Charlie was tired. This was the end of a long day; his head hurt. He swatted at a buzzing fly.

“The dime is just part of it, doc. Don’t you get it? Who’s on the dime is just the start.”

The man across from him nodded. “Okay. But who is on the dime?”

Charlie sighed. He reached into his breast pocket, pulled out a dime, and tossed it across the table. The doctor looked at the dime over the rim of his glasses for a moment, then reached over to inspect it.

“Look at the dime.” Charlie demanded. “Who’s on it?”

“Greek god. Mercury? Gotta be valuable. They haven’t minted these in a long time.”

“The date?” Charlie demanded. “What’s the date?”

The doctor flipped the coin around. His face blanched.

“Gotta be a joke. A trick. You bought it as a gag.”

Charlie sighed again.

“Yeah. That’s what they all said. All day long. Except I didn’t. I had a bunch of other coins, even some bills. But they all disappeared hours ago. I hid this. Just in case.”

He snatched it back from the doctor.

“Okay, so what if it is real? You’re saying what? That you aren’t from our world?”

“I don’t know. I guess. Look, I’m just a cab driver, okay. I don’t know nothin’ ‘bout this kind of stuff. I get up this morning, my wife’s hair is black, not red. I have my coffee and eggs, but my wife thinks I’m crazy when I ask for cheese and honey on my toast. Says I mean butter. I always have cheese and honey. Thirty years, and suddenly she doesn’t know what I eat?”

The doctor shifts in his seat.

“When did you suspect something was – umm different?”

“I was headed to work. I only live a block from where I park my cab. But the streets were all laid out wrong. And the names were wrong. There was this Roosevelt Street. Who the hell ever heard of a Roosevelt?”

“Wait. You don’t know who Roosevelt was?”

Charlie shook his head, rubbed his temples with his index finger and thumb, and sighed deeply.

“That’s what I been trying to tell everyone! Where I came from there ain’t no Roosevelt. It’s different! The same, yeah, in some ways, but different!”

The doctor slid his chair back. He stood and fastened the button of his suit jacket.

“Look, Mr. Simms. Relax here a few minutes. Let me go converse with Detective Anderson. Let’s not dwell too much on this dime, for now. Okay?”

“It ain’t just the dime!”

“I know. I know. Why don’t you let me hold onto it. As evidence. Alright?”

Charlie flipped the coin back over to the doctor.

“Fine. Whatever. I’m too tired to fight anymore.”

“Just give me a few minutes, okay?” The doctor slipped the dime into his pocket and knocked on the Interrogation Room door.

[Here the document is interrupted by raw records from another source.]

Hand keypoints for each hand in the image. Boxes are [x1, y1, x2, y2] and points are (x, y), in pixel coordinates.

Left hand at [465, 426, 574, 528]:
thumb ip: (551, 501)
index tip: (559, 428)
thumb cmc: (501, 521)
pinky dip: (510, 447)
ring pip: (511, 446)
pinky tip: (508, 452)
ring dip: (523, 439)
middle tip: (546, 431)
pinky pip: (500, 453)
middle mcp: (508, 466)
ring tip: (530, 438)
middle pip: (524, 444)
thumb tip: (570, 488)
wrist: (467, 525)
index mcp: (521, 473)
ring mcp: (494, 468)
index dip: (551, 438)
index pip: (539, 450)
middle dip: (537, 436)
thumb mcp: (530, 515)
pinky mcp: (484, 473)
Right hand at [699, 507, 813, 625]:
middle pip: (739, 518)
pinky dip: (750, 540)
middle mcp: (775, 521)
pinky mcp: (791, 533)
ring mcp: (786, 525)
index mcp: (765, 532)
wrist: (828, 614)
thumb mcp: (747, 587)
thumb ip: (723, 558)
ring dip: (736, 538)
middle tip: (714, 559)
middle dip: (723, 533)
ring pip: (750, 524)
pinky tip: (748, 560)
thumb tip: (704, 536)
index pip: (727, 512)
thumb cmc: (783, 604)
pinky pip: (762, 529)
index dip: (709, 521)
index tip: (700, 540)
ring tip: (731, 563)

When it opened he stepped through.

“So what do you think, doc?” Detective Anderson asked. The doctor slid his glasses along the bridge of his nose.

“The poor man is obviously delusional. He needs treatment.”

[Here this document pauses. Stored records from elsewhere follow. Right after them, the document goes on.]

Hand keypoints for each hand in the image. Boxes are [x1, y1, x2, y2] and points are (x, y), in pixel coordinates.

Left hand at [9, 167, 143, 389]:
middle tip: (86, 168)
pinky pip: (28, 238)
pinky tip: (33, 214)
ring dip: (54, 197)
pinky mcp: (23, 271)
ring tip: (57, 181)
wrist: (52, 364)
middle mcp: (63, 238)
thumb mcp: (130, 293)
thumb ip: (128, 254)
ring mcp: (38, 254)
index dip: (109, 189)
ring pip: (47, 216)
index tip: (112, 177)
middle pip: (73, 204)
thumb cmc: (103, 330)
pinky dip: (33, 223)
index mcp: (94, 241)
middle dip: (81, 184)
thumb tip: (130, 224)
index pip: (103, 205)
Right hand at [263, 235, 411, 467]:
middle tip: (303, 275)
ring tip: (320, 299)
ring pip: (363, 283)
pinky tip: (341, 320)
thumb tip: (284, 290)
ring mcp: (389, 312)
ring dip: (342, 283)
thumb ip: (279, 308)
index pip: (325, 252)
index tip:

He fondled the dime in his pocket, flipping it between his fingers.

“He has to be delusional.”

“How do you mean?”

“A world, like ours, but different? Yet the same? I mean, really, how would you even explain that? No, he’s obviously over stressed. Needs therapy, quiet surroundings”

“I guess. You’re the expert.”

Charlie Simms stroked the hair on his chin and waited.